NOV 19th 2014

Conceptual Art: 2008 Saleen S5S Raptor

Saleen S5S

Formed in 1983, American firm Saleen has a number of impressive feats under its belt. It assembled the Ford GT, and to this day produces a range of high-performance versions of already high-performance Fords, Chevrolets and Dodges. It has also enjoyed extensive success with its S7 in GT championships on both sides of the Atlantic, including Le Mans.

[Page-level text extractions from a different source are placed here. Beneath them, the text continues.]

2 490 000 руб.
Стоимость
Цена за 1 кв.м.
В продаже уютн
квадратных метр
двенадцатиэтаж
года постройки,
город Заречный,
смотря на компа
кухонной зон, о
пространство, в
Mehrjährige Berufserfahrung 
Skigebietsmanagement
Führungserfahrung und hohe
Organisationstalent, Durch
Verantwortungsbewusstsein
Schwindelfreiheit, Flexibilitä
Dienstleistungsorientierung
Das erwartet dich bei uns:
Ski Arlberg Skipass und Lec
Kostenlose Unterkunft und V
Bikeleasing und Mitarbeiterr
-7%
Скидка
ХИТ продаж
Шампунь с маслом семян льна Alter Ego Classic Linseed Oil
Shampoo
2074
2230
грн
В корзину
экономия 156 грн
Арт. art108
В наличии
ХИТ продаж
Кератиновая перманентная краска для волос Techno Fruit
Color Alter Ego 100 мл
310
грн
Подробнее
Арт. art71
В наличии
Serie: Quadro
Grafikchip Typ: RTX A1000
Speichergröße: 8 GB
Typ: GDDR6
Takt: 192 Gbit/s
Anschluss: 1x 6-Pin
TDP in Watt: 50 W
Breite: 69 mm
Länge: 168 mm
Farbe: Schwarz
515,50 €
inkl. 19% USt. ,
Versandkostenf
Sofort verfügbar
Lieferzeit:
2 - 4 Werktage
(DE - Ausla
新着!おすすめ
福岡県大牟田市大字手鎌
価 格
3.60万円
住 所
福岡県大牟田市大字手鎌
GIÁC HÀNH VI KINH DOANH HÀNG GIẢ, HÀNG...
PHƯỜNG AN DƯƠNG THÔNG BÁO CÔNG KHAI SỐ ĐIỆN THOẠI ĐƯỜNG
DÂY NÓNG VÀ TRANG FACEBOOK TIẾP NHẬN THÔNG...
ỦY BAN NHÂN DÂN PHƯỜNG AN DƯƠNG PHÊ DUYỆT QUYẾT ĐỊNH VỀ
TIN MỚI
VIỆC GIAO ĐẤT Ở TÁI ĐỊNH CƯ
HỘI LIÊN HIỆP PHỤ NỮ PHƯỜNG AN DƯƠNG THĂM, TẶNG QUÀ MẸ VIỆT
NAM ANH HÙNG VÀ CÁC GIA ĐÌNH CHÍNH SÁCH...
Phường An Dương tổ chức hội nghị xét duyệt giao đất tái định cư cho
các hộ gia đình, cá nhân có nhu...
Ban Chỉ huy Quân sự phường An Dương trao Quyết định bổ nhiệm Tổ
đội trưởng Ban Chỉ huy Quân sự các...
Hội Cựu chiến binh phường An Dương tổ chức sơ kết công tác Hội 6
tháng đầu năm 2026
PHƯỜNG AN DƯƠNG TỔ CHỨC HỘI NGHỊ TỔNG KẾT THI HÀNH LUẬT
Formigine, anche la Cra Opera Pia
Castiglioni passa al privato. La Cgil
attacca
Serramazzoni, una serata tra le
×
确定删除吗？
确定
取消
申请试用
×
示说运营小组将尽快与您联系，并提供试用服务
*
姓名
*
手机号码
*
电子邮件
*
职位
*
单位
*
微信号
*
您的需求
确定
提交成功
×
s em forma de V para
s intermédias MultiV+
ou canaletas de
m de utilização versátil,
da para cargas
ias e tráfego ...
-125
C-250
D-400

In 2007, however, when the Saleen S5S Raptor was conceived, the company wasn’t exactly in the rudest of health. Steve Saleen himself had jumped ship to form his own firm (SMS Supercars) and the future looked decidedly iffy. So iffy that Mr Saleen subsequently agreed to buy the company back in a move which took until last year to finalise.

Saleen-S5S

But at the outset of all that corporate hubbub, the company was sitting on a project that I think could have been a hit. The S5S was an all-American affair; designed by ASC Creative Services in Detroit and slated to make use of a Mustang-derived, supercharged five litre V8 which wouldn’t have struggled to produce a planned 650bhp. With that kind of power on tap performance figures of 0-60 in under 3.5 seconds and sub-11 second quarter miles would have been on the cards before the advent of the Ferrari 458 and the McLaren 12C …

Saleen-S5S

The concept was revealed at the 2008 New York Motor Show and promised even to be ‘affordable’ in comparison with the previous Saleen S7 supercar. Underneath the composite body was an aluminium frame which suggests that Saleen was pursuing agility as well as stonking straight line performance. We think that said body was rather good looking, with a hint of Lamborghini Gallardo to the side-profile and, dare we say it, shades of Ferrari 458 in the front lights? The rear lights might have something of the yuletide decorations about them, but on the whole I still think this car could have been a hit.

Saleen-S5S

But anyway it didn’t happen and the world is awaiting Steve Saleen’s latest offering which is said to be revealed next year. If the firm has progressed sensibly from the concept it produced almost eight years ago, I’d expect it to warrant a lot of attention.